◆ **Data segment**
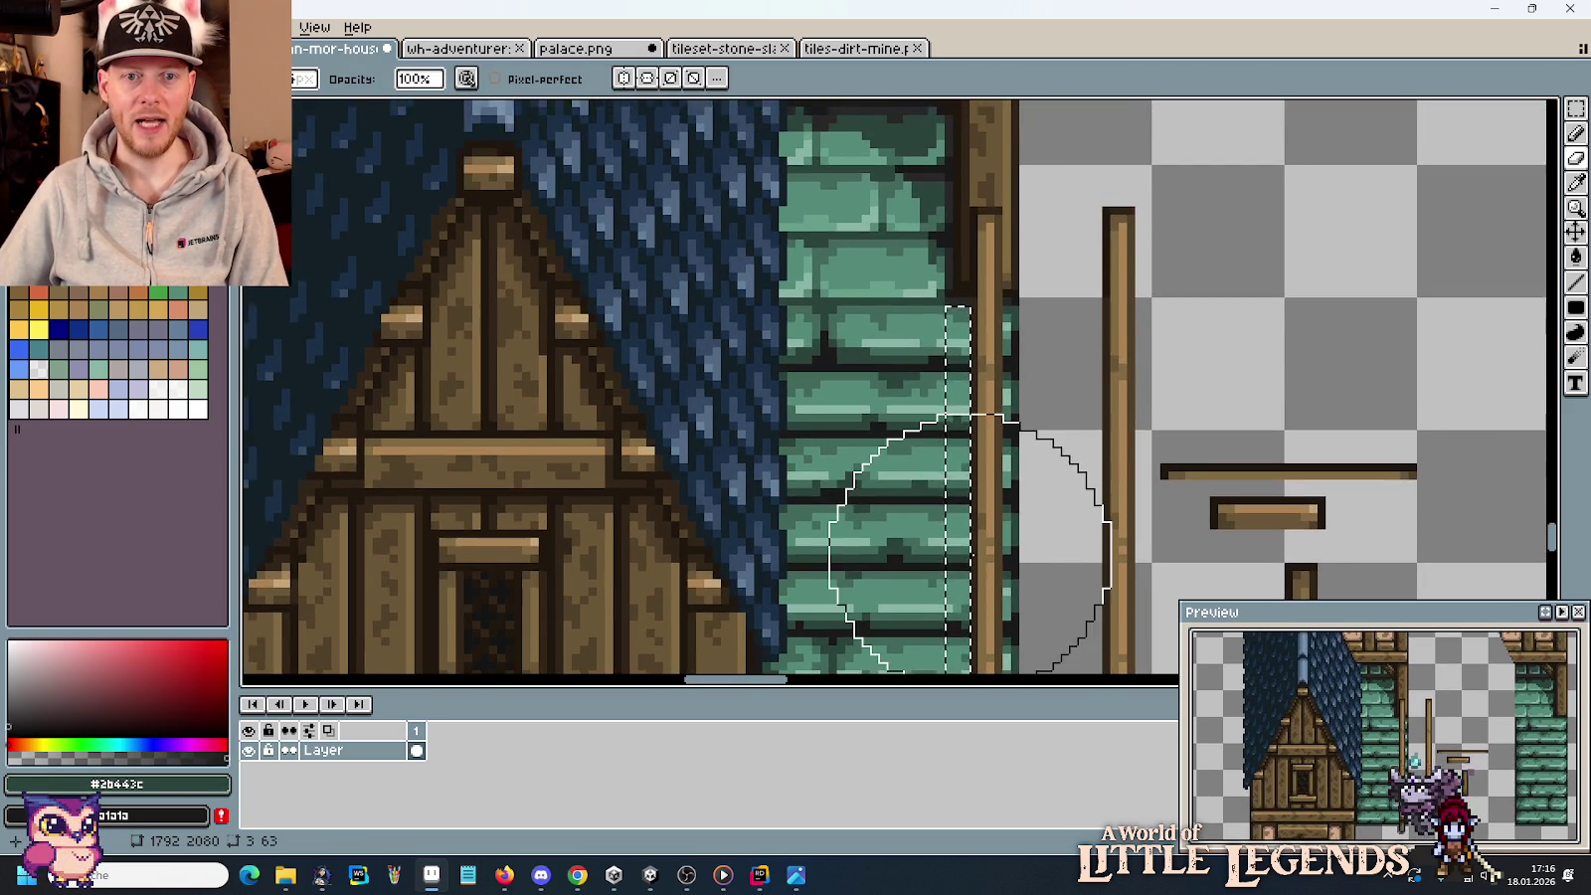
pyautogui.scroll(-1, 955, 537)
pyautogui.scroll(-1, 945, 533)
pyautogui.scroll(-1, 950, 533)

◆ **To do**
Type the listing out again word for word, passing over each picture.

◆ **Result below**
pyautogui.scroll(-1, 955, 537)
pyautogui.scroll(-1, 945, 533)
pyautogui.scroll(-1, 950, 533)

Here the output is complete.